EU Launches First Satellites For Its Own GPS System

"There is an issue of sovereignty."

BRUSSELS (The Blaze/AP) -- A Russian rocket launched the first two satellites of the European Union's Galileo navigation system Friday after years of delay in an ambitious bid to rival the ubiquitous American GPS network.

The launch of the Soyuz from French Guiana, on the northern coast of South America, for the first time outside of the former Soviet Union's borders, was pushed back by a day.

Russia's Deputy Prime Minister Sergei Ivanov said it is the first time that two teams work together on the launch of the Soyuz. This is also the first time Soyuz has gone up since a malefaction sent it crashing toward into Siberia when it failed to reach orbit in August.

Watch the launch here:

Officials hope the Galileo system will end Europe's dependence on American GPS and potentially even be its competition.

The rocket is expected to place into orbit the Galileo IOV-1 PFM and FM2 satellites during a nearly four-hour mission. The two satellites will be released in opposite directions.

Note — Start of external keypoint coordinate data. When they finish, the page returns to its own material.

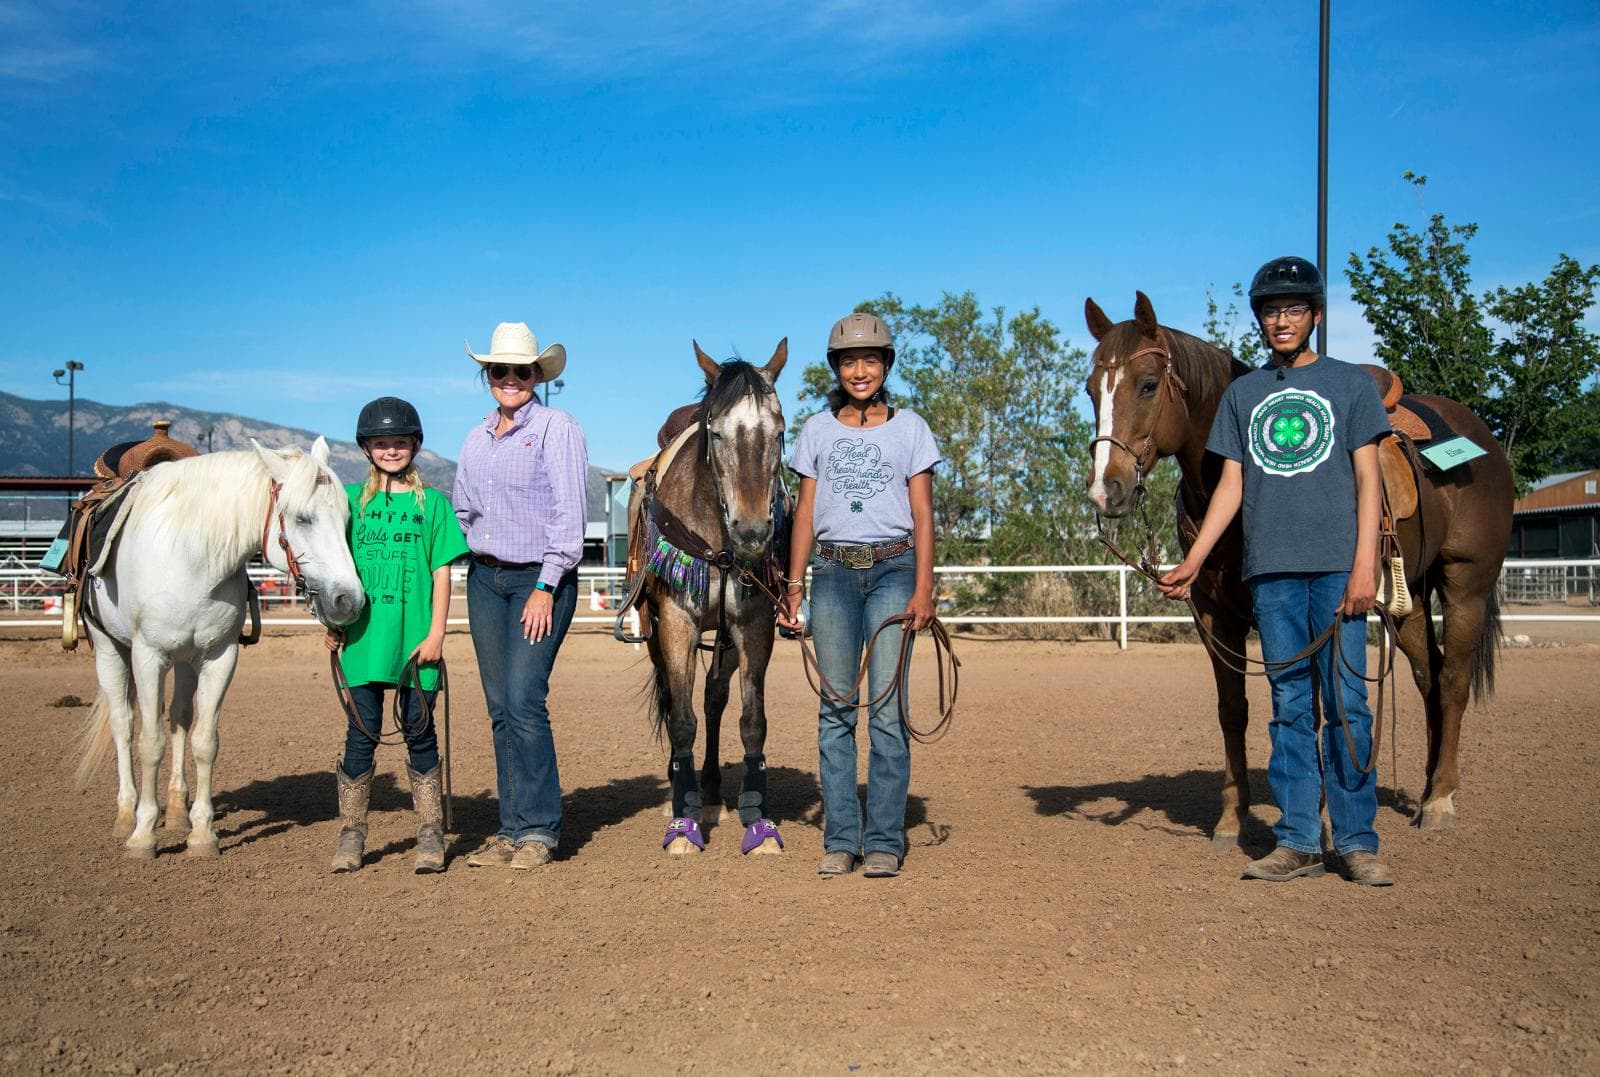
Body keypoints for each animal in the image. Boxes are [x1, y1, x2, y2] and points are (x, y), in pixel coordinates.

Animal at [75, 435, 363, 857]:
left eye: (345, 520)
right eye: (302, 518)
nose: (350, 601)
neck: (192, 558)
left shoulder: (219, 656)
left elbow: (204, 741)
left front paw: (201, 834)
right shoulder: (148, 656)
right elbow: (150, 742)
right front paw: (144, 836)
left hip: (184, 660)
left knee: (179, 718)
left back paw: (177, 811)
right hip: (110, 647)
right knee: (123, 725)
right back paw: (127, 815)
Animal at [630, 340, 793, 851]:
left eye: (779, 433)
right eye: (716, 433)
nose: (753, 531)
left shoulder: (753, 626)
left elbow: (752, 721)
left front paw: (757, 818)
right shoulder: (676, 622)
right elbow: (682, 720)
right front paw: (683, 823)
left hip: (724, 638)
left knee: (714, 698)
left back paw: (713, 786)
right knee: (675, 699)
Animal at [1088, 294, 1510, 851]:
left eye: (1149, 384)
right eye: (1091, 389)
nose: (1105, 489)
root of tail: (1481, 437)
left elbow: (1313, 705)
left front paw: (1320, 817)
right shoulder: (1215, 615)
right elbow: (1233, 710)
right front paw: (1231, 820)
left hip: (1466, 583)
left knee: (1455, 678)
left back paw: (1440, 800)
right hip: (1409, 598)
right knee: (1429, 678)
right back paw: (1425, 791)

Two satellites will go up every quarter as of the end of 2012 until all 30 satellites are up, with Galileo expected to offer some services in 2014 and become completely operational by 2020.

GPS has become the global consumer standard in satellite navigation over the past decade, reducing the need for awkward oversized maps and arguments with back seat drivers about whether to turn left or right.

Laurent Wauquiez, France's higher education minister and former deputy minister for European affairs, said Europe should not depend on a U.S. military-based GPS system that could be shut down at any time for security reasons.

"It means overnight we could lose our autonomy," he said. "There is an issue of sovereignty. We must not neglect this aspect even in a period of globalization."

The EU wants Galileo to dominate the future with a system that is more precise and more reliable than GPS, while controlled by civil authorities. It foresees applications ranging from precision seeding on farmland to pinpoint positioning for search-and-rescue missions. On top of that, the EU hopes it will reap a financial windfall.

"If Europe wants to be competitive and independent in the future, the EU needs to have its own satellite navigation system to also create new economic opportunities", said Herbert Reul, head of the EU parliament's industry, research and energy committee.

The EU hopes its economic impact will stand at about euro90 billion ($125 billion) in industrial revenues and public benefits over the next two decades.

The European Commission said development and deployment since 2003 is estimated at well over euro5 billion ($6.8 billion). Maintaining and completing the system is expected to cost euro1 billion ($1.35 billion) a year.

Critics have said the cost overruns were much higher.

"Far from celebrating," officials "who have supported Galileo should be making a public apology to taxpayers for this shocking waste of time, effort and resources," EU legislator Marta Andreasen of the anti-Euro UKIP party said.